Only the lines from the beginning of the listing below through the line with "left shoulder: (377, 387)" belong in the answer; please print them exactly and drop the pictures.
::::
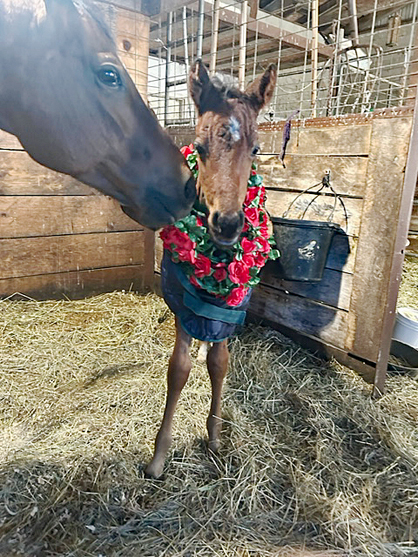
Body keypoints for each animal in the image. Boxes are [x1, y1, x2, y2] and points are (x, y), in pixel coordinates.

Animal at [147, 60, 278, 478]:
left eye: (255, 149)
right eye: (201, 148)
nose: (228, 224)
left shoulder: (229, 308)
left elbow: (219, 364)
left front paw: (216, 437)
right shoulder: (183, 304)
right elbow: (179, 368)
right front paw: (158, 457)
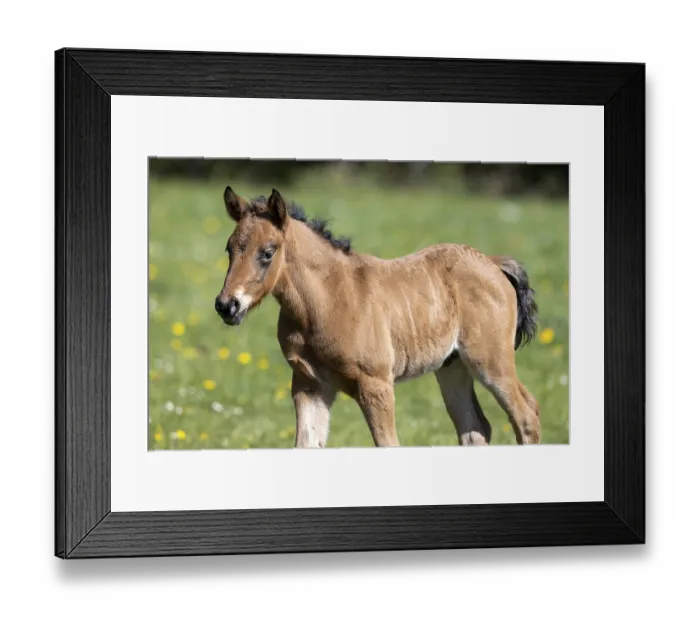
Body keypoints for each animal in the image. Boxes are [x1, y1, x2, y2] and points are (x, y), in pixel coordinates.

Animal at [214, 187, 541, 448]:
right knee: (474, 429)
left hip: (490, 361)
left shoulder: (377, 387)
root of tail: (493, 263)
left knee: (526, 415)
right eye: (229, 248)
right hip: (452, 366)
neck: (327, 301)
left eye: (268, 252)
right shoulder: (310, 385)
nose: (227, 305)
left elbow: (388, 443)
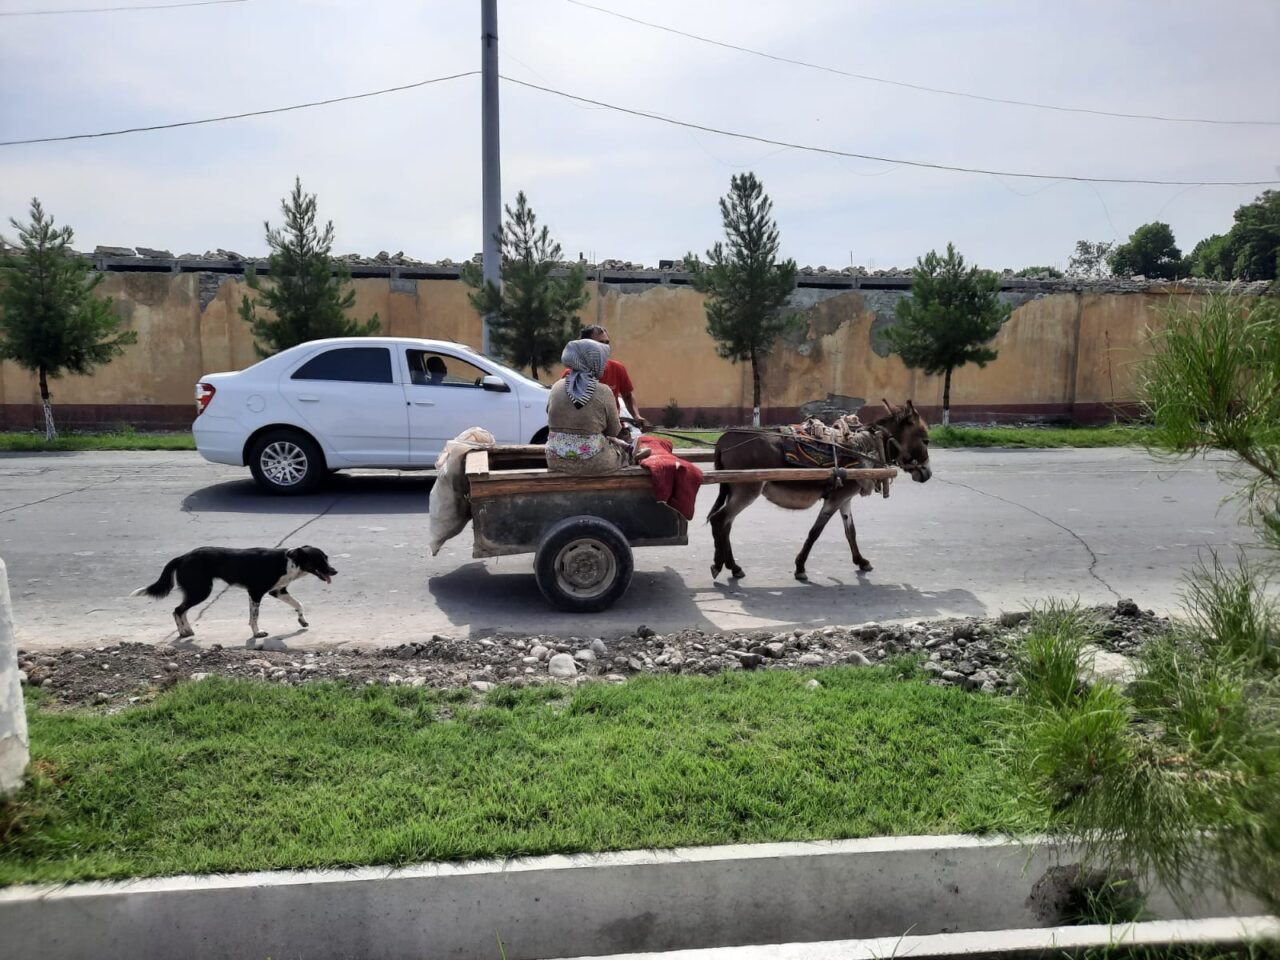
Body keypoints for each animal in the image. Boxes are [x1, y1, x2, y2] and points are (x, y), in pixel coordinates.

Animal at [132, 547, 337, 640]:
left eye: (326, 558)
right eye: (319, 560)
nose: (335, 571)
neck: (289, 562)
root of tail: (182, 557)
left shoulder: (278, 591)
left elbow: (299, 604)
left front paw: (302, 620)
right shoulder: (256, 592)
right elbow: (254, 616)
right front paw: (257, 633)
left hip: (196, 591)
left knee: (181, 610)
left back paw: (186, 631)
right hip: (201, 590)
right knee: (178, 610)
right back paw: (184, 631)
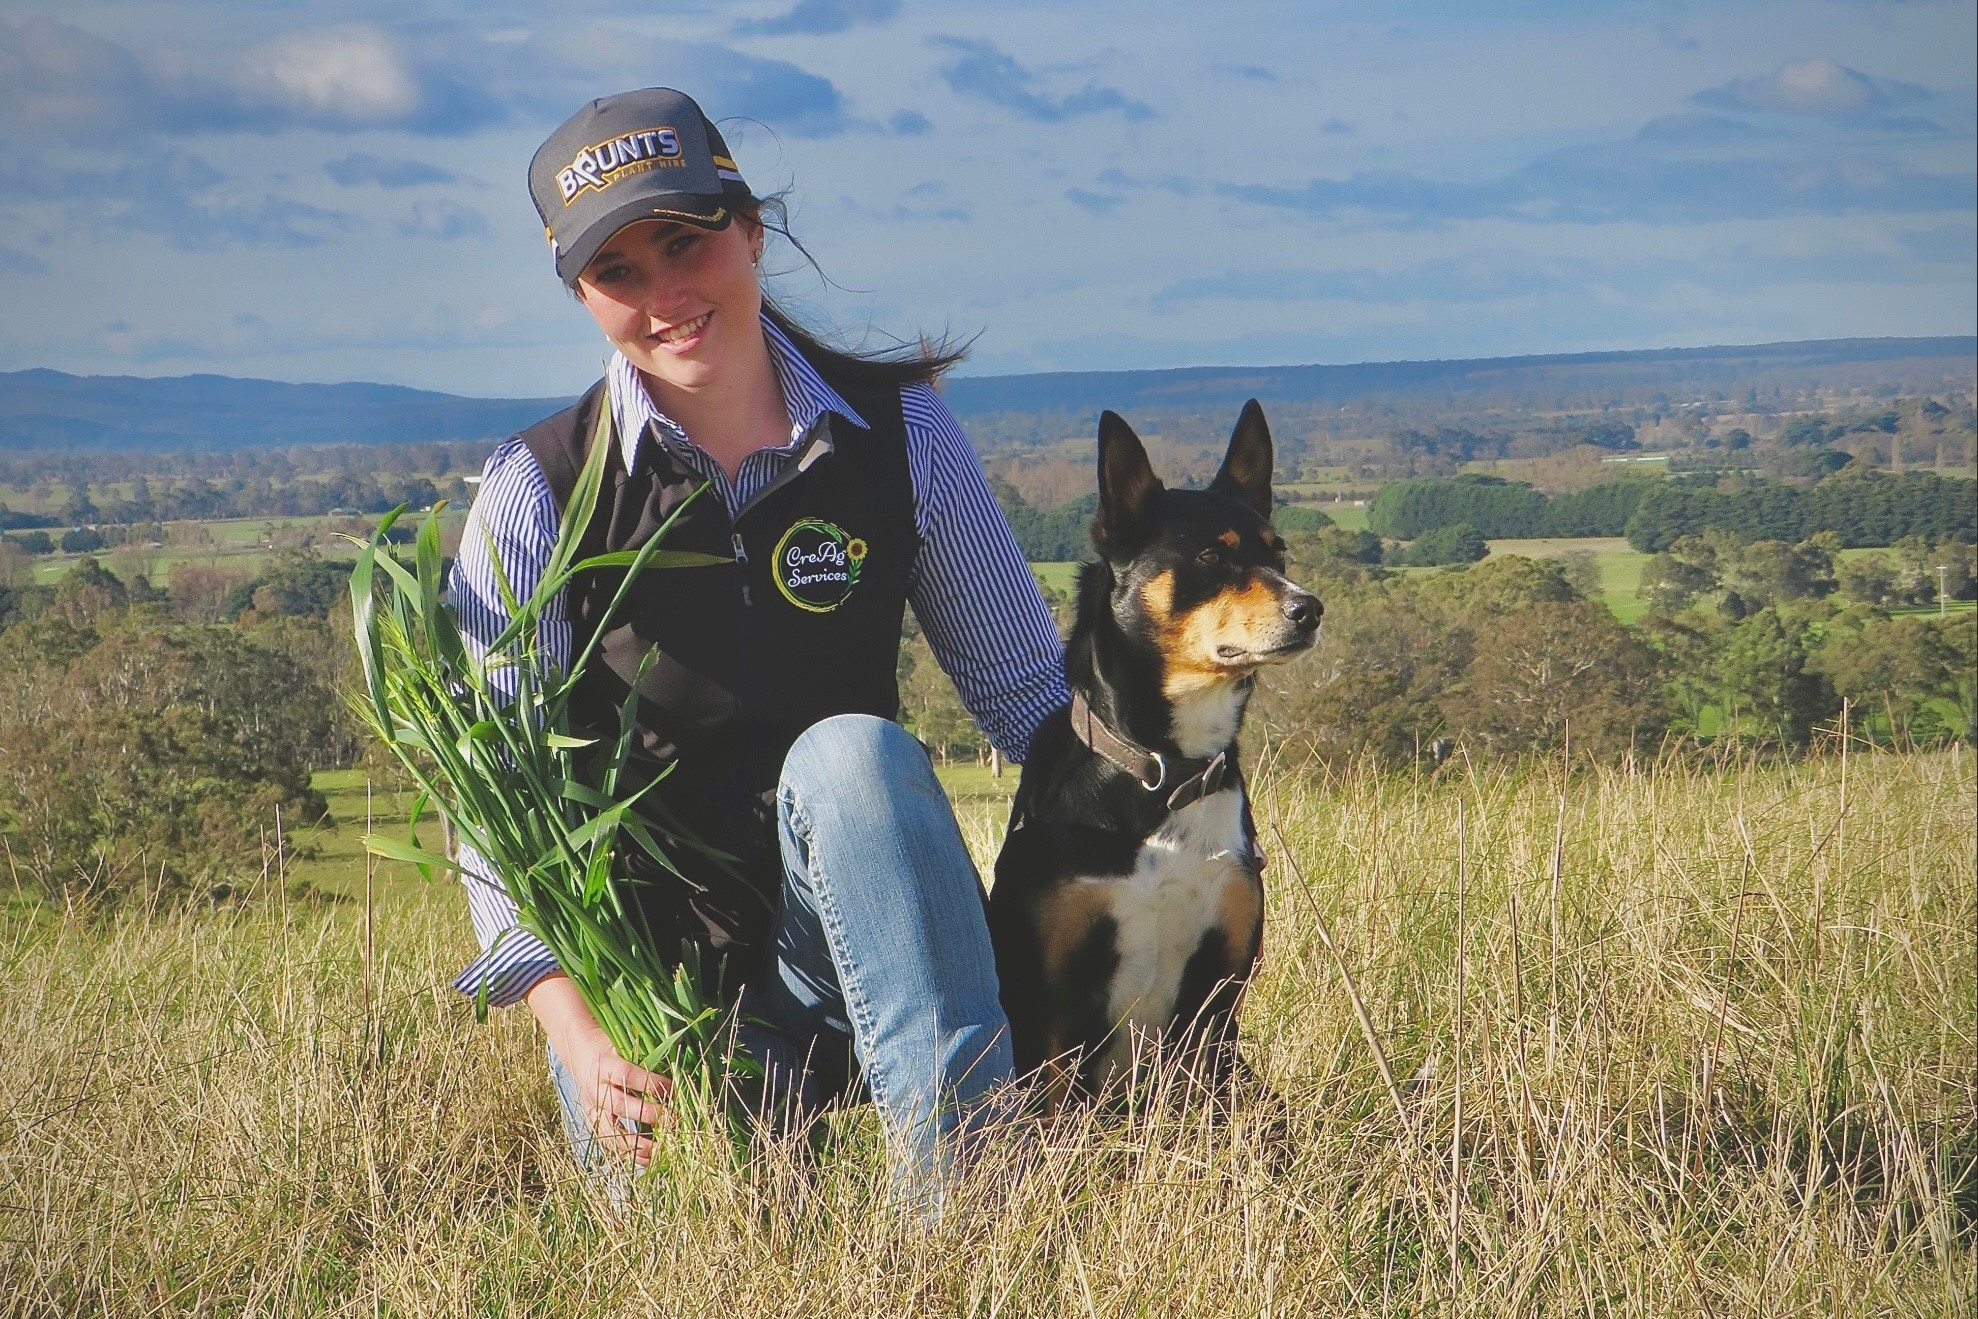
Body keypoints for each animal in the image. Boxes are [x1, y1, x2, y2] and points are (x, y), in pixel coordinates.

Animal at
::::
## WRITTEN ANSWER
Body keypoints for each animal in the image. Boxes are [x1, y1, x2, y2] and points are (x, y), in pixel coordinates.

Animal at [147, 60, 278, 478]:
left eye: (255, 149)
right eye: (201, 148)
nose: (228, 224)
left shoulder: (229, 308)
left elbow: (219, 364)
left front paw: (216, 437)
right shoulder: (183, 304)
right elbow: (179, 368)
right front paw: (158, 457)
Body keypoints for each animal in the image. Boxes are [x1, y1, x2, y2] and points are (x, y), in pixel coordinates.

Animal at [214, 187, 541, 448]:
right knee: (474, 429)
left hip: (490, 361)
left shoulder: (377, 387)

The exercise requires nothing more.